Material for this exercise:
◆ ◆ ◆ ◆ ◆
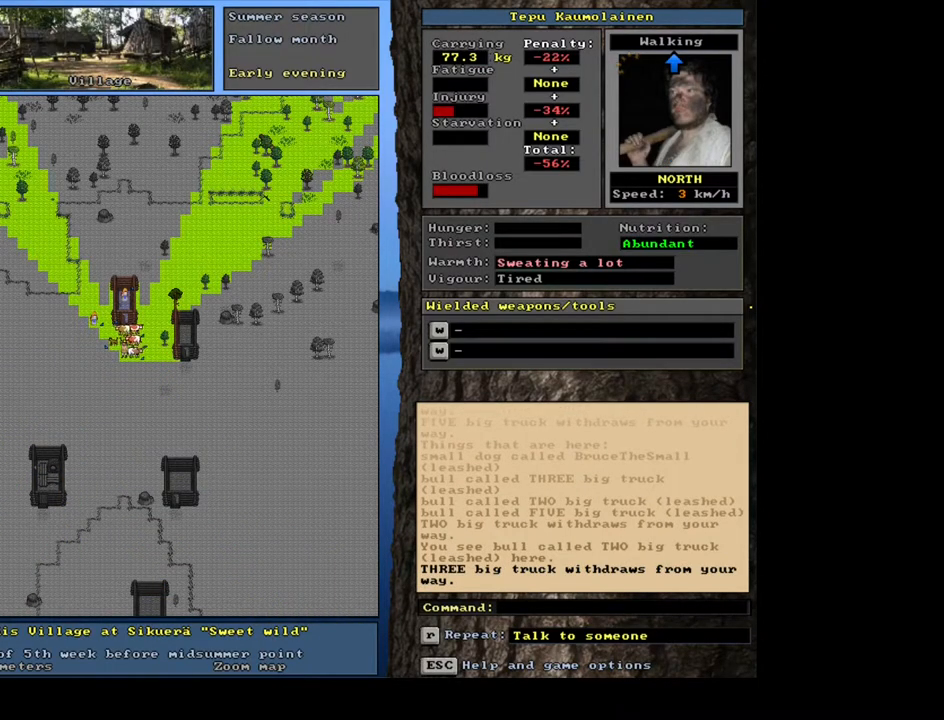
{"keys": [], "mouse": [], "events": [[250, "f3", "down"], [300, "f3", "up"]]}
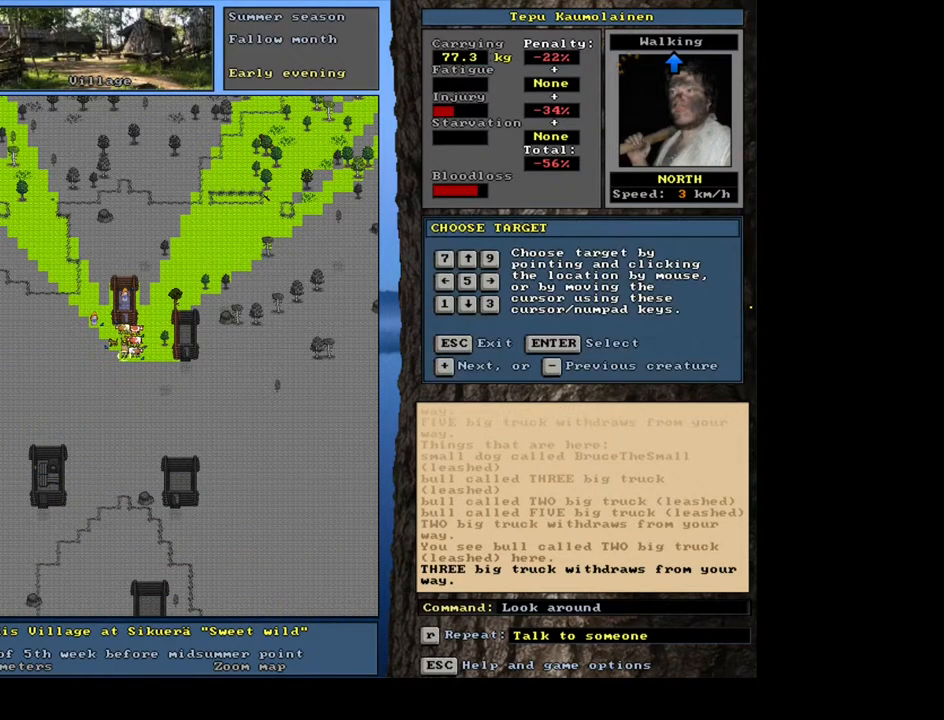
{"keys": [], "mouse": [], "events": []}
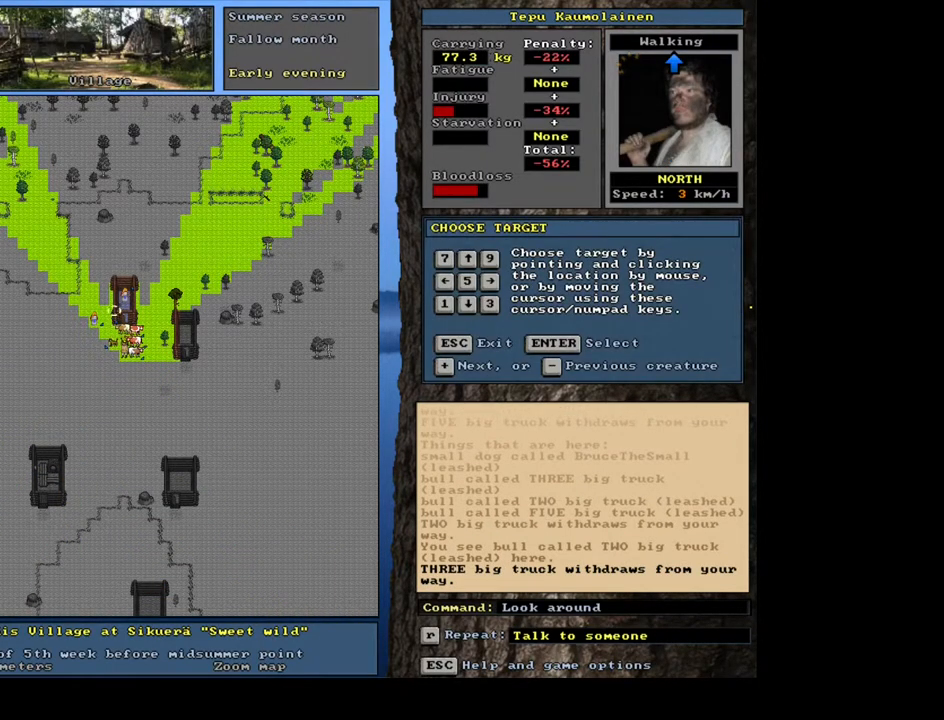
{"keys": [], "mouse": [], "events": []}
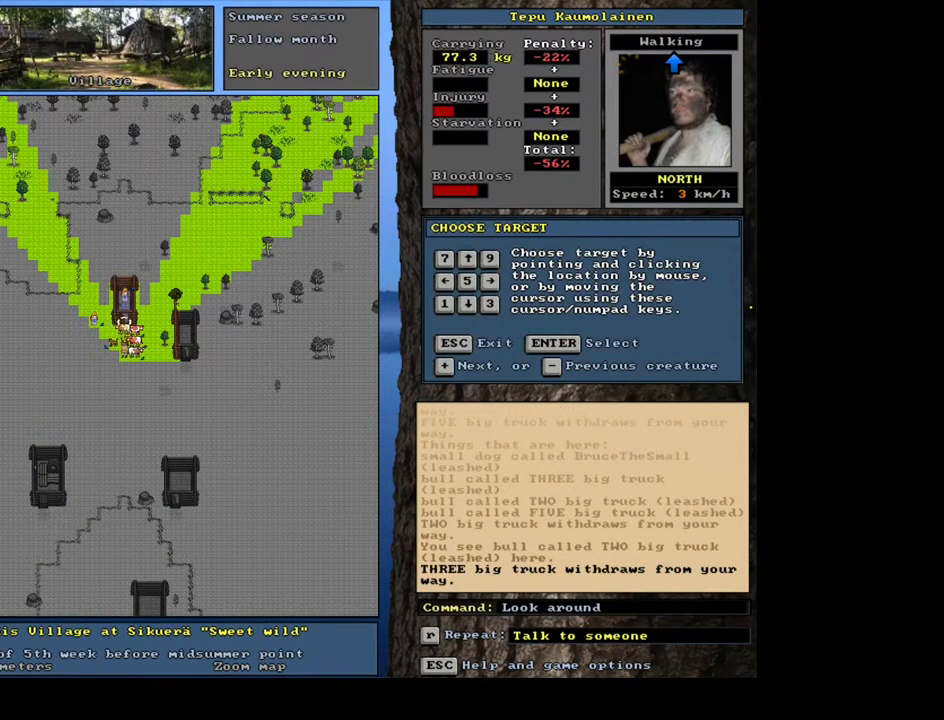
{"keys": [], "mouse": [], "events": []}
◆ ◆ ◆ ◆ ◆
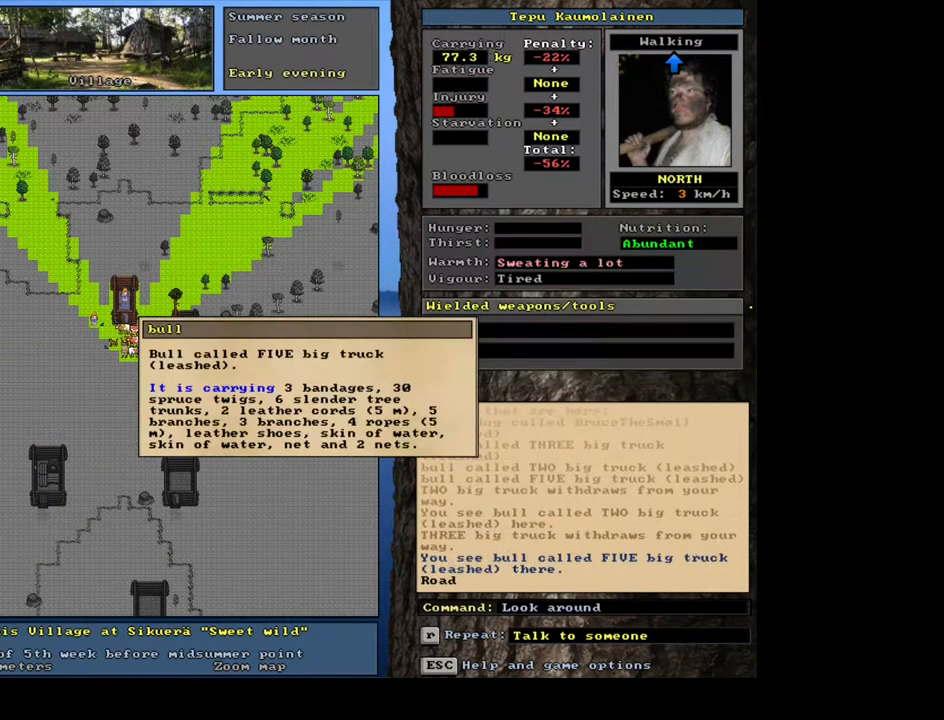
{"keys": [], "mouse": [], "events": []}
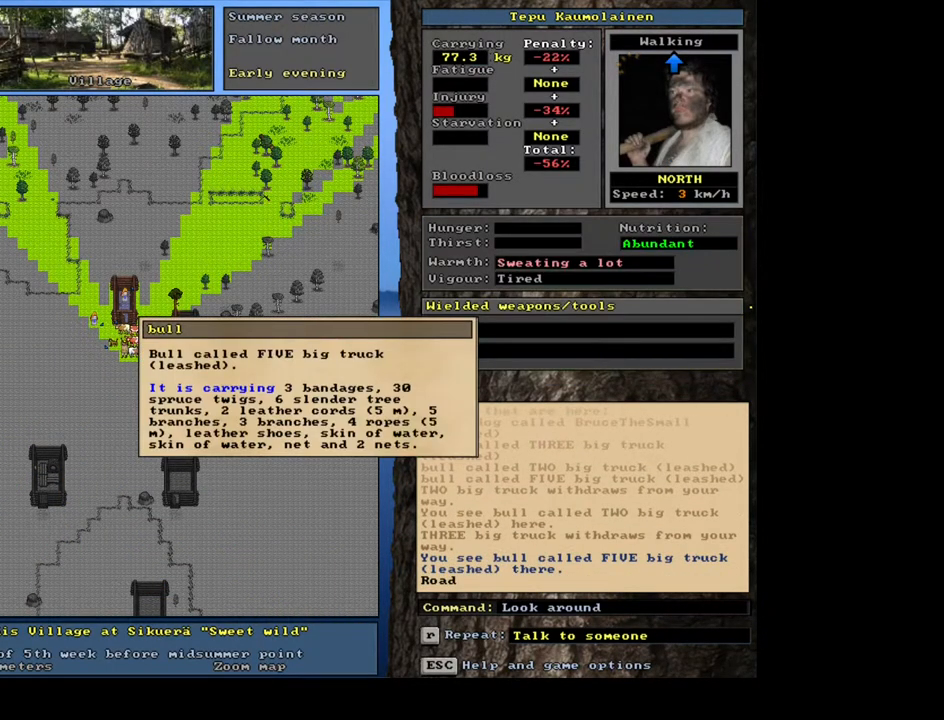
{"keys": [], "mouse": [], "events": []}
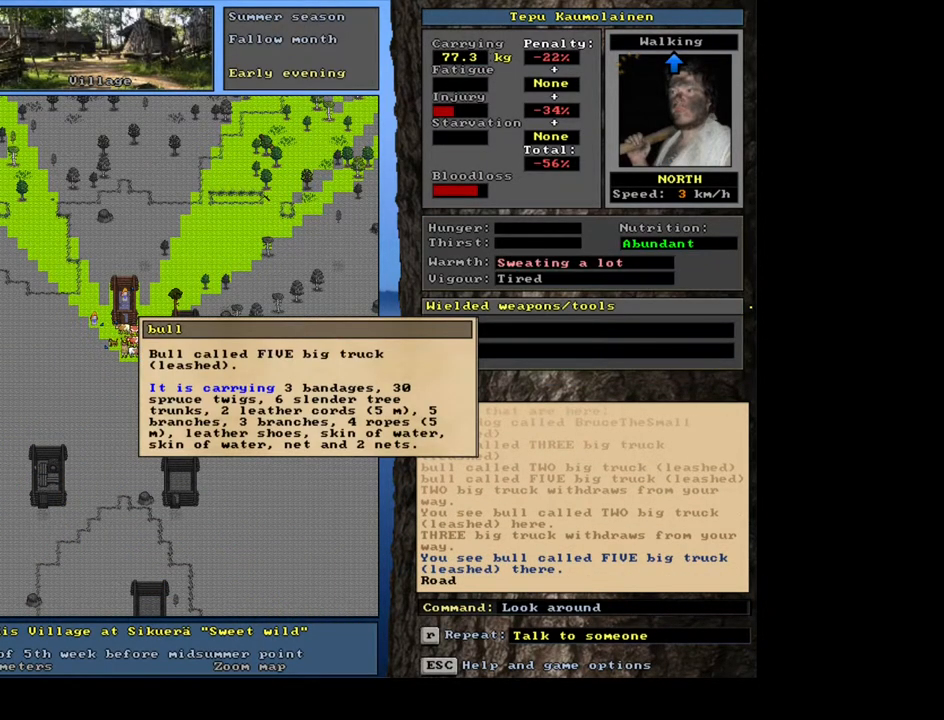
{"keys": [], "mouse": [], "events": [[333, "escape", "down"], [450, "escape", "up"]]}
◆ ◆ ◆ ◆ ◆
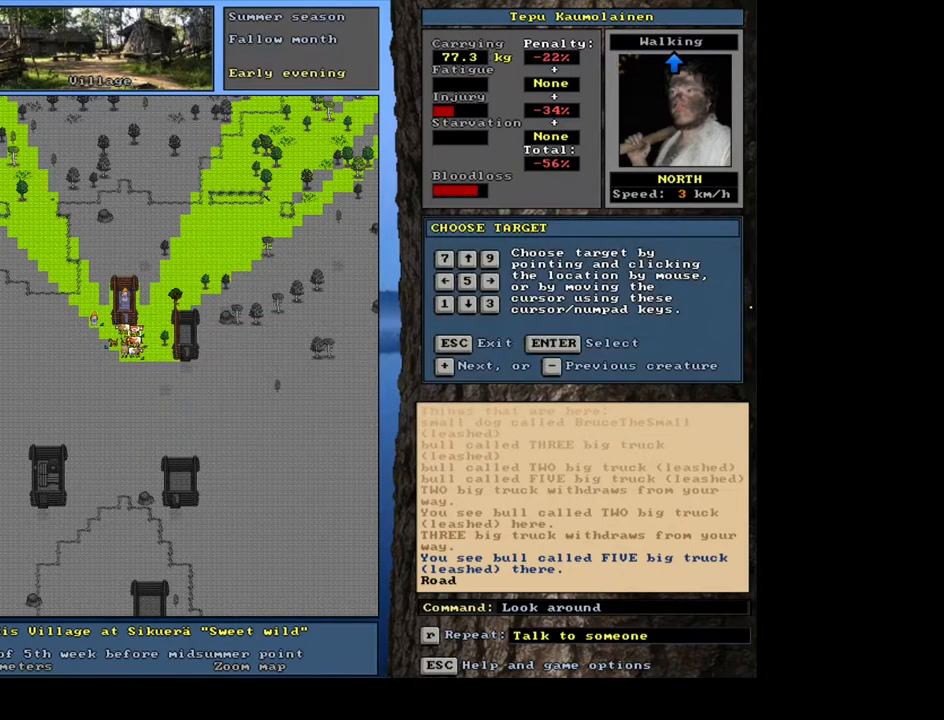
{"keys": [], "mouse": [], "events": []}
◆ ◆ ◆ ◆ ◆
Exercise instructions:
Check each line above for "down" and state how many match, answering with only the number.

Solution:
2